Canton family pressing on after fire destroys their home
By Canton CitizenBy Kathy Anderson
It all took place in just a few horrifying minutes, but a two-alarm electrical fire that nearly destroyed a Canton home on Tuesday, February 16, did not destroy its occupants’ spirit of survival and gratitude.
At approximately 10:11 a.m. that snowy day, the Canton Fire Department responded to a call from a fire box near the burning residence at 63 Trayer Road. Molly Notkin and her 18-year-old son Mike were home while an HVAC repairman was working on the family’s furnace.
“We were hearing odd noises, and in the course of walking around the house we heard a ‘pop’ and all of the fire alarms went off in the house,” Molly said. “Mike and I were trying to see where the fire was, then we saw a couch on the first floor on fire but we couldn’t find the fire extinguisher.”
Molly, Mike and the repairman ran from the house and Molly pulled the fire box alarm at the side of the road. Although the house was built in 1978, fire box technology has been used for 150 years and according to the Canton Fire Department, is still one of the quickest ways to summon the department. Molly then called the Fire Department from her cell phone, but they were already on their way.

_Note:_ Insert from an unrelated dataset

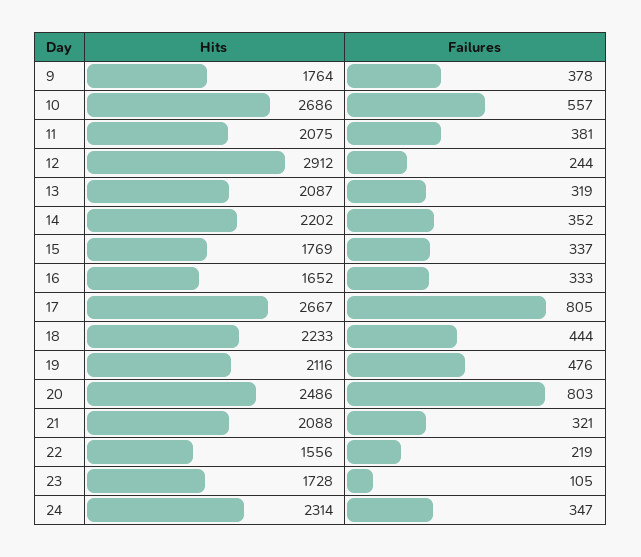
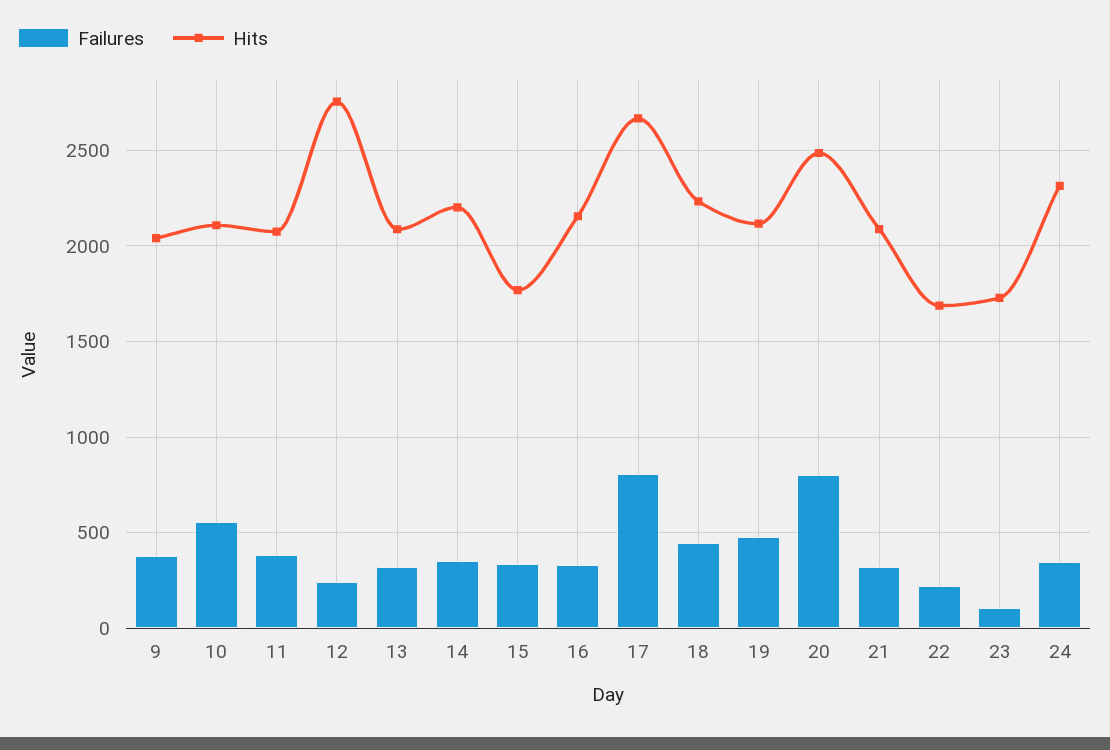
Hits, 9: 1764 -> 2050
Hits, 10: 2686 -> 2100
Hits, 12: 2912 -> 2750
Hits, 16: 1652 -> 2150
Hits, 22: 1556 -> 1700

“The call was a two-alarm fire, which we responded with two engines and a ladder truck,” said CFD Captain Andy Morgan. “Because the smoke had risen into the attic, we received mutual aid from the Stoughton, Norwood and Sharon Fire Departments with two more engines and a ladder.”

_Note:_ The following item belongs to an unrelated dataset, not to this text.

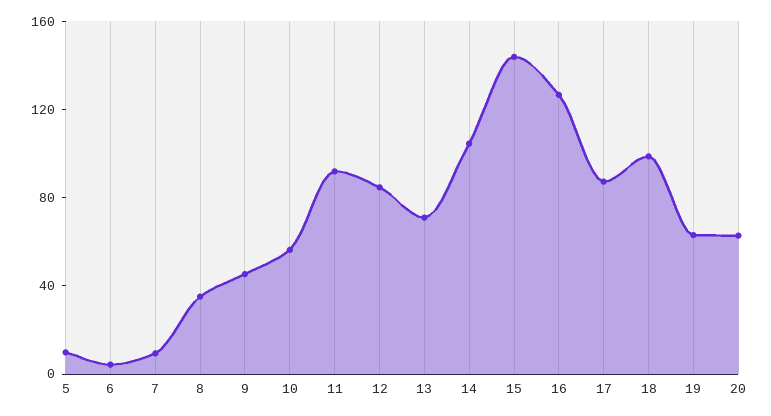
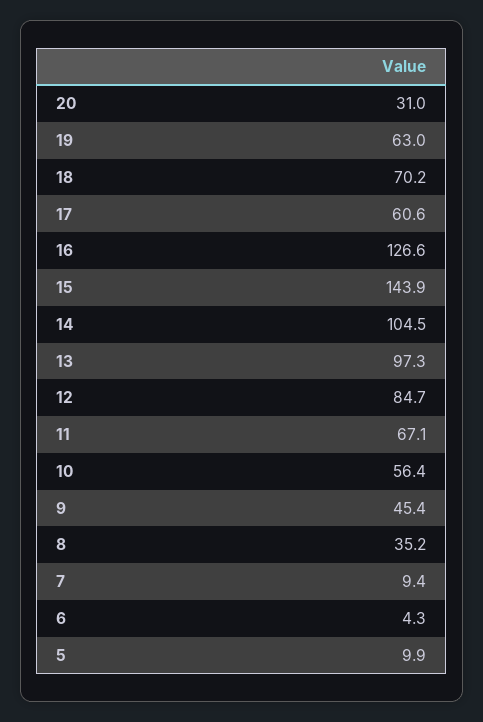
11: 90 -> 67.1
13: 70 -> 97.3
17: 90 -> 60.6
18: 100 -> 70.2
20: 60 -> 31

While the family escaped unharmed, they lost practically all their belongings, including their beloved 18-year-old cat Patches. By the time the fire department arrived, the home was engulfed in smoke, flames were disgorging from a first-floor window, and Molly said she couldn’t see any part of the house from the street.
“The firefighters told me that overall the fire was very, very hot and it blew out some of the windows,” Molly said. Although the firefighters were able to extinguish the flames, there was little that could be salvaged. Patches was found asphyxiated under one of the upstairs beds.
Seeing the Notkins outside in the blustery, snow-covered street, one of the family’s neighbors, Richard Woods, brought out coats and blankets to keep them warm.
While the damage to the house is still being assessed, the Notkins — Molly, her husband Rick, Canton High School senior Mike and his older brother Matt, a student at Roger Williams University, are staying with friends in Canton.
“We will be signing a lease on a rental house in Canton this week,” Molly said. “We’ve been so fortunate to have good friends to stay with, and since we are an interfaith family, our synagogue, Temple Beth David, and the United Church of Christ, are holding a joint ‘shower’ for us so we can have some things for our new home.”
“People say to us how horrible it was,” Rick said, “and it was, but we are alive and safe. It’s like that line in the movie Finding Nemo, ‘Just keep swimming, just keep swimming.’”
Deputy Fire Chief Scott Johnson said the cause of the fire is still under investigation, but in the meantime the Notkin family has poured their energy into forging a new start.
“It is so unreal,” Molly said. “There are tons and tons of stuff for us to do, but so many people have offered to help and the outpouring from the community has been overwhelming.”